For many years, I felt that a being with a positive spirit and energy always walked around me.

I stayed at the Mutt for two years as I relocated to Kyatasandra. My visits to the Mutt reduced after I completed the course.

On day one after I joined the Mutt, I went to the dining hall with a plate in my hand. There were many students holding plates in their hands. It was a different scene for me, but I was attracted to it.

Students would sit in lines to consume the food. Senior students would serve ragi balls and sambar. It was my first meal at the Mutt. In those days, I mean 45 years ago, about 800 people would consume food daily! Those were the days when the Mutt was slowly grabbing the limelight. Many farmers in rural areas of Tumkur district would donate ragi, rice and vegetables to the Mutt.

I was an eyewitness to many farmers who donated as much as they could of their produce voluntarily.

That way, the Mutt received less financial donations. Food grains were donated in large quantities. Hence, there was a place to store these materials. The Mutt had maintained a ledger to record donations. 

Women would clean the ragi before milling and there was a ragi milling machine at the Mutt.

Shivakumar Swami would pay at least six visits to the kitchen for inspections. Just his one smile at those who prepared ragi balls would double the enthusiasm.

Ragi ball preparation is a tedious process.
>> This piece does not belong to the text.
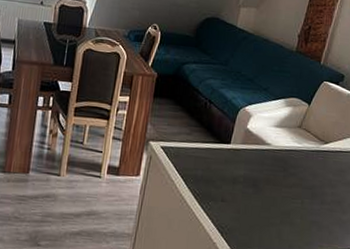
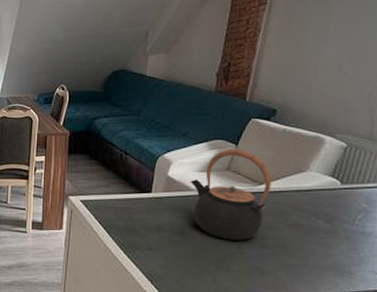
teapot: none [266,107,335,196] -> present [190,149,271,240]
At times, the number of visitors to the Mutt would cross 500, but none of them returned hungry. It was an unwritten rule that every visitor should be offered food. For the visitors, it was prasadam, not food.

On many occasions, the pontiff himself would personally verify quality. He would often visit the dining hall. He would inspect the way in which the food was offered. Visiting the kitchen and the dining hall for inspections was his daily routine.

The Siddaganga Mutt was also famous for its education. Tumkur connected South Karnataka with North Karnataka. So, there were a large number of people from the Veerashaiva community.

Gubbi, Gulur and other places became the centre of Veerashaiva culture. However, a majority of the students did not belong to the Veerashaiva community. The Mutt always promoted secularism. 

The pontiff himself had obtained higher education. He was deeply influenced by Swamy Vivekananda's philosophy. He often quoted Vivekananda's sayings and recited the vachanas of Basavanna, Allamaprabhu, Siddarama and Nijaguna Shivayogi and explained the meaning and spirit of those vachanas. He gave equal prominence to food and education. Lakhs of students have benefited from his service. I believe that Shivakumara Swami continues to bless us every second.

THE HISTORY OF SIDDAGANGA

Gosala Siddeshwara (1300-13500) of Shoonyapeetha, Haradanahalli, travelled extensively to spread religion. He came to this place along with his 101 disciples, all virakthas. He meditated and founded the Siddaganga Mutt.

According to a myth, one of his disciples fell ill while meditating in a cave. He remembered Siddeshwara. Siddeshwara ventured out of the old Mutt and reached the cave. He kicked the boulder of the cave, which led to cracks. Drops of water gushed out of cracks.

The water came to be known as the Ganges and it was possible due to Siddeshwara. Hence, the centre came to be known as Siddaganga.

Devotees even today visit the place called Jalodhbhava atop Siddaganga Hill. They believe that the water is capable of purifying ailments and fulfilling their dreams.

There is a belief that Yediyur Siddalingeshwara meditated here between 1470-80.

Siddaganga Mutt is a centre for spiritual personalities and saints. Many devotees feel fortunate to spend time here and this belief has attracted a large number of people from across the state.

Jalodhbhava and Siddalingeshwar Swami Temple attract people in large numbers. Down the hill, there are Dodda Basava and Shivalinga temples that were constructed in 2014.

During the jathra mahotsav, devotees visit the old Mutt, Uddana Shivayogi Gadduge, Pakashale, Atavi Swamy's Gadduge, the pure holy pond, a mass prayer meeting of students, a book exhibition and a farming equipment exhibition.

The Mutt has a Yatri Nivas facility so that accommodation can be provided to devotees visiting the centre.